# Exercise directions:
After locating the line that contains "- [boilerplate](#boilerplate)" in the records below, write out exactly that line and each line after it through the one that contains "- [terraform-aws-security](#terraform-aws-security)", and nothing else.

# Data provided:
● ● ●

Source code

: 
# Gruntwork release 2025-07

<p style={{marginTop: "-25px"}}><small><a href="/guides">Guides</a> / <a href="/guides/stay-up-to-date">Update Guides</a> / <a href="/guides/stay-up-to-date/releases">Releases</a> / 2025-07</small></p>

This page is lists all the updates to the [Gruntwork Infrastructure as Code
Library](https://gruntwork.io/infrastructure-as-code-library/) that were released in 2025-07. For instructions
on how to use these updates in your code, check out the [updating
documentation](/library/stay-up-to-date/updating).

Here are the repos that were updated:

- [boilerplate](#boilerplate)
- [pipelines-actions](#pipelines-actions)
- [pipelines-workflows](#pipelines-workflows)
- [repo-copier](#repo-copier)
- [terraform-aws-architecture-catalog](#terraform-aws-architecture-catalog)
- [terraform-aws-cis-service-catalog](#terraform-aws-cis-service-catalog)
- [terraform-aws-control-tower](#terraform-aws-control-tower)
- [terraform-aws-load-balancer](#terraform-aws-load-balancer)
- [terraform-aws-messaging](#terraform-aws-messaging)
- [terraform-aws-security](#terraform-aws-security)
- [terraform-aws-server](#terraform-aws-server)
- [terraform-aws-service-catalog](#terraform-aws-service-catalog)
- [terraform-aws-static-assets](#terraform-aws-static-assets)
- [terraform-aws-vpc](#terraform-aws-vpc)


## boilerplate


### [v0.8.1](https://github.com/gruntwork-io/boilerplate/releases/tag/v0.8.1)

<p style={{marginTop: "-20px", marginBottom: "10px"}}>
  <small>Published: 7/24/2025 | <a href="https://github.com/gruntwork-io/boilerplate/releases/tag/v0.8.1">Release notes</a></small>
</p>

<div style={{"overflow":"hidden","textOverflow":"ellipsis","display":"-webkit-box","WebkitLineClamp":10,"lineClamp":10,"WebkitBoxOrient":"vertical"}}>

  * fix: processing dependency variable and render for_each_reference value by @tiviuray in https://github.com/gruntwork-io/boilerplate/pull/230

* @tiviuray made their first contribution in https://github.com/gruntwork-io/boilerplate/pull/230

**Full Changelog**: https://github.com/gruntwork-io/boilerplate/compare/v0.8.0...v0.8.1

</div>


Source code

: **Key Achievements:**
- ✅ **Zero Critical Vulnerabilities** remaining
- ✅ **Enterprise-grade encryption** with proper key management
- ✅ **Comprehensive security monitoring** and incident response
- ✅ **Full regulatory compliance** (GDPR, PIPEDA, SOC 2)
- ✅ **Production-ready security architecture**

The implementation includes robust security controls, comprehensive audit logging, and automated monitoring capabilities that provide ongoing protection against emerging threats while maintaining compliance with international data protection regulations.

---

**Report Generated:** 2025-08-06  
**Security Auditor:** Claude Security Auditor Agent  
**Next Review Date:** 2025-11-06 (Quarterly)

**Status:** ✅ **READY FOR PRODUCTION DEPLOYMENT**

● ● ●

# Solution for this task:
- [boilerplate](#boilerplate)
- [pipelines-actions](#pipelines-actions)
- [pipelines-workflows](#pipelines-workflows)
- [repo-copier](#repo-copier)
- [terraform-aws-architecture-catalog](#terraform-aws-architecture-catalog)
- [terraform-aws-cis-service-catalog](#terraform-aws-cis-service-catalog)
- [terraform-aws-control-tower](#terraform-aws-control-tower)
- [terraform-aws-load-balancer](#terraform-aws-load-balancer)
- [terraform-aws-messaging](#terraform-aws-messaging)
- [terraform-aws-security](#terraform-aws-security)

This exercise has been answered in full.